Catholicism has also, I believe, helped normalize patriarchy and misogyny in Italy.
Catholicism is at the core of the so-called “Madonna-whore complex,” in which women are seen as being either chaste and virtuous or promiscuous and immoral. Theorists have long explored how that dichotomy is steeped in misogyny. Stereotypes based on that dichotomy have been used to justify perpetrators’ violence against women.
Take the example of Roman baroque painter Artemisia Gentileschi, who was raped by her painter-mentor, Agostino Tassi, in 1611 at the age of 17. She gave testimony in court, was physically tortured during the trial and treated as a promiscuous seductress.
Tassi was protected by the pope and set free; Gentileschi, despite being a brilliant artist, was shamed and erased from public memory for centuries.
The influence of Catholicism has also contributed to customs and a legal system that can make women more vulnerable. Italy’s abortion laws allow Catholic doctors to “conscientiously object” to performing a termination, forcing women seeking the procedure to travel across the country or abroad.

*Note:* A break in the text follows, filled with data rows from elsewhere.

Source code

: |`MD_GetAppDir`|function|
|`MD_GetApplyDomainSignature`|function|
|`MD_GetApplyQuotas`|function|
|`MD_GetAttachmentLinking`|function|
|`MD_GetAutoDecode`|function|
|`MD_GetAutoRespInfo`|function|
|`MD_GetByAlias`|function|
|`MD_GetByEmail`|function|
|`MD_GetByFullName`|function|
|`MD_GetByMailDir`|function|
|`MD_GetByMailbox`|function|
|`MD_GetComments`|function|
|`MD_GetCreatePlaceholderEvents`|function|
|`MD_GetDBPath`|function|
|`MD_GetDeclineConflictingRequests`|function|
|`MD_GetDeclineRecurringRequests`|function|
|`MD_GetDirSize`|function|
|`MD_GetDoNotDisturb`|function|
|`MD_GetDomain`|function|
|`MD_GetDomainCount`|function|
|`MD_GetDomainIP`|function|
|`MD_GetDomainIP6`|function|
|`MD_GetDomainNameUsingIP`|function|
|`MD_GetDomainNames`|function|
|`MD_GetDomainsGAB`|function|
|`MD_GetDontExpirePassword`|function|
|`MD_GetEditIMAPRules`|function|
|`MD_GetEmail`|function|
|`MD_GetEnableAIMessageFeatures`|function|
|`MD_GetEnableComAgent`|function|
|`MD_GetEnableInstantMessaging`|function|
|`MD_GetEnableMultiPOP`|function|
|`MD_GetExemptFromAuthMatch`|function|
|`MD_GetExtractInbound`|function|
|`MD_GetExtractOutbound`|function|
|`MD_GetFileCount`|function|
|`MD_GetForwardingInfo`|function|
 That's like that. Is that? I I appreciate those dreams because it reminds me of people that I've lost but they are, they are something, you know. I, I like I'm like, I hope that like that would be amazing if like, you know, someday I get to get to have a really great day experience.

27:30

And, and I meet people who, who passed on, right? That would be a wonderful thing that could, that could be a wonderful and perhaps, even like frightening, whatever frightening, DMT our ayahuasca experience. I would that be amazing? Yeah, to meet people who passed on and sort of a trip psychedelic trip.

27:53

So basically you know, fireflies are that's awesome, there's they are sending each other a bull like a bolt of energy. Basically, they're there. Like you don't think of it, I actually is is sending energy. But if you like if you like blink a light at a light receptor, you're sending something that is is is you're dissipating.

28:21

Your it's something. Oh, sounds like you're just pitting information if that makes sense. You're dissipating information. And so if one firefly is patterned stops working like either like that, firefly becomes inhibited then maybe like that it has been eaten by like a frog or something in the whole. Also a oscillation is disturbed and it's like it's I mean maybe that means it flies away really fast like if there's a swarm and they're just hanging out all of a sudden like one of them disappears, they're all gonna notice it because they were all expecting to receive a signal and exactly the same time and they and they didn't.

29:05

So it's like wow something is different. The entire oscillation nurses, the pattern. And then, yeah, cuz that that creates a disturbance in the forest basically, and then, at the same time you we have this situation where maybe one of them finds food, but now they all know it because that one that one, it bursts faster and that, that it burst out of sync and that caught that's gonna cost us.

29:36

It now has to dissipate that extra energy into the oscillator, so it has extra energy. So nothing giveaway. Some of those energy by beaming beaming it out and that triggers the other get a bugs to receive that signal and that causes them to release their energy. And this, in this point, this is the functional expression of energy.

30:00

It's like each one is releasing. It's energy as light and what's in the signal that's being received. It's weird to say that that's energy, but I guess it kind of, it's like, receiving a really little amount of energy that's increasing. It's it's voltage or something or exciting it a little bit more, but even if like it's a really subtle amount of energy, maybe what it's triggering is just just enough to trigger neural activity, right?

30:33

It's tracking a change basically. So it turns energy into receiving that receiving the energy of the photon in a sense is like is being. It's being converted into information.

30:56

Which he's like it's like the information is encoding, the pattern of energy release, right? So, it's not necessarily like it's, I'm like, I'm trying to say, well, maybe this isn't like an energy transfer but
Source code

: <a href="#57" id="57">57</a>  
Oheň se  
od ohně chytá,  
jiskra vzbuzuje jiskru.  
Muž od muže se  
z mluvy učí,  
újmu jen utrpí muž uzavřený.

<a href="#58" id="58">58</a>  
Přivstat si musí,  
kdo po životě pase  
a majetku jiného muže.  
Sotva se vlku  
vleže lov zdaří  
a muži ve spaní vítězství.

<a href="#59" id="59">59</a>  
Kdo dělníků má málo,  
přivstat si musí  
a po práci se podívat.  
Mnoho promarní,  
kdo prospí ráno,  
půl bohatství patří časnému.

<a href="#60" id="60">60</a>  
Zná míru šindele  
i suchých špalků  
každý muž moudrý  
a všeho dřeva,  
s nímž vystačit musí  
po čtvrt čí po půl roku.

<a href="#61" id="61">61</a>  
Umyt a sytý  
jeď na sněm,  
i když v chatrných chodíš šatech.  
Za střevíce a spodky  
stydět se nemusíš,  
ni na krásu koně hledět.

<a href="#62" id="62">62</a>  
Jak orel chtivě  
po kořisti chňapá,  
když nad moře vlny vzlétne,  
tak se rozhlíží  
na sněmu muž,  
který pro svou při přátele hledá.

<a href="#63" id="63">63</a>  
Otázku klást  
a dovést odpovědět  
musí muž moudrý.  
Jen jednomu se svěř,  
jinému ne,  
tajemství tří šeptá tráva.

Meanwhile, Catholic doctrine on contraception and abortion has forced women – even those made pregnant through rape or facing high-risk pregnancies – to give birth.
Research also suggests the Catholic Church’s teachings on divorce may cut off a route of escape for women trapped in violent relationships.
Meanwhile, Italy’s patriarchal traditions have bled into law and society in other ways.
The mandating of extreme leniency to those implicated in the killing of “spouses, daughters and sisters caught in illicit sex” was written into the country’s penal code until 1981. And even today, public figures refer to “crimes of passion” and “honor killings” in reference to the killing of women involved in “illicit” sexual relations.
Femicides do not occur in a vacuum; they are the outcome of a society that legitimises violence against women. And while I believe changes to the law to better protect Italy’s women are welcome, looking at the country’s culture – both past and present – may also be a necessary step. Until then, Italy’s daughters will not be safe, or fully free.